Observation Requests: A Unified Way to Define Data Needs¶
Skynet defines a unified data request format that lets users specify what kind of data they need rather than how to obtain it.
This separation allows Skynet’s scheduling system to determine which instruments and configurations can fulfill the request, no matter how different those instruments may be.
Optical Imaging Data Requests¶
- Can be defined by fixed exposure time or target signal-to-noise ratio (SNR).
- When using SNR-based exposure, a brightness model is required.
Radio Tracking Data Requests¶
- Include band selection, number of channels, frequency range, and integration time.
- Support both high-resolution and low-resolution spectral observations.
- Provide configurable options for auto-peaking and auto-focusing.
Observation Results: Consistent, Comparable Data Output¶
Once an observation is completed, Skynet stores results in a consistent structure, so data from different instruments and observatories can be compared and combined.

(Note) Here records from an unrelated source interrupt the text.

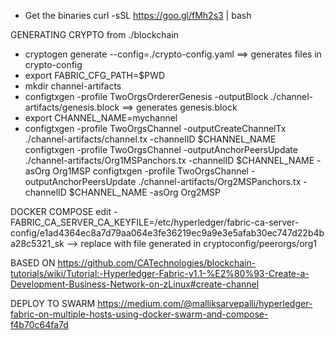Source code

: - Get the binaries curl -sSL https://goo.gl/fMh2s3 | bash

GENERATING CRYPTO
from ./blockchain 
- cryptogen generate --config=./crypto-config.yaml ==> generates files in crypto-config
- export FABRIC_CFG_PATH=$PWD
- mkdir channel-artifacts
- configtxgen -profile TwoOrgsOrdererGenesis -outputBlock ./channel-artifacts/genesis.block ==> generates genesis.block
- export CHANNEL_NAME=mychannel
- configtxgen -profile TwoOrgsChannel -outputCreateChannelTx ./channel-artifacts/channel.tx -channelID $CHANNEL_NAME
configtxgen -profile TwoOrgsChannel -outputAnchorPeersUpdate ./channel-artifacts/Org1MSPanchors.tx -channelID $CHANNEL_NAME -asOrg Org1MSP
configtxgen -profile TwoOrgsChannel -outputAnchorPeersUpdate ./channel-artifacts/Org2MSPanchors.tx -channelID $CHANNEL_NAME -asOrg Org2MSP

DOCKER COMPOSE
edit       - FABRIC_CA_SERVER_CA_KEYFILE=/etc/hyperledger/fabric-ca-server-config/e1ad4364ec8a7d79aa064e3fe36219ec9a9e3e5afab30ec747d22b4ba28c5321_sk
--> replace with file generated in cryptoconfig/peerorgs/org1

BASED ON
https://github.com/CATechnologies/blockchain-tutorials/wiki/Tutorial:-Hyperledger-Fabric-v1.1-%E2%80%93-Create-a-Development-Business-Network-on-zLinux#create-channel

DEPLOY TO SWARM
https://medium.com/@malliksarvepalli/hyperledger-fabric-on-multiple-hosts-using-docker-swarm-and-compose-f4b70c64fa7d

Observation results may include:
- Captured exposures – Raw and processed image files for optical observations.
- Spectral data – Spectrograms and calibrated data for radio spectroscopy.
- Final result files – Combined or stacked data products after post-processing.
Because results share a common definition, data collected from one observatory can be compared, combined, or analyzed alongside data from another—without translation or reformatting.
Why it matters¶
This model exists to solve one of the most fundamental challenges in modern astronomy: how to make a globally distributed, diverse set of instruments behave as a single coherent observatory.
Without a shared model, every telescope and control system would remain siloed—each speaking its own language, with its own data structures and observation formats. That would make it impossible to automatically coordinate or distribute observations across the network.
By giving observations, instruments, and data requests a shared vocabulary, Skynet’s data model is the foundation that lets a network of heterogeneous observatories act as one agile, adaptive, and globally aware instrument.
This page is a conceptual overview of the data model. For a field-level breakdown of every record — schema models, observation types, and data formats — see the schema reference.
Auto-generated schema reference¶
The schema reference is produced automatically from the SQLAlchemy models in packages/py/skynet_db/models, so it stays synchronized with the code behind the Skynet API — new fields or tables appear in the docs as soon as the models change.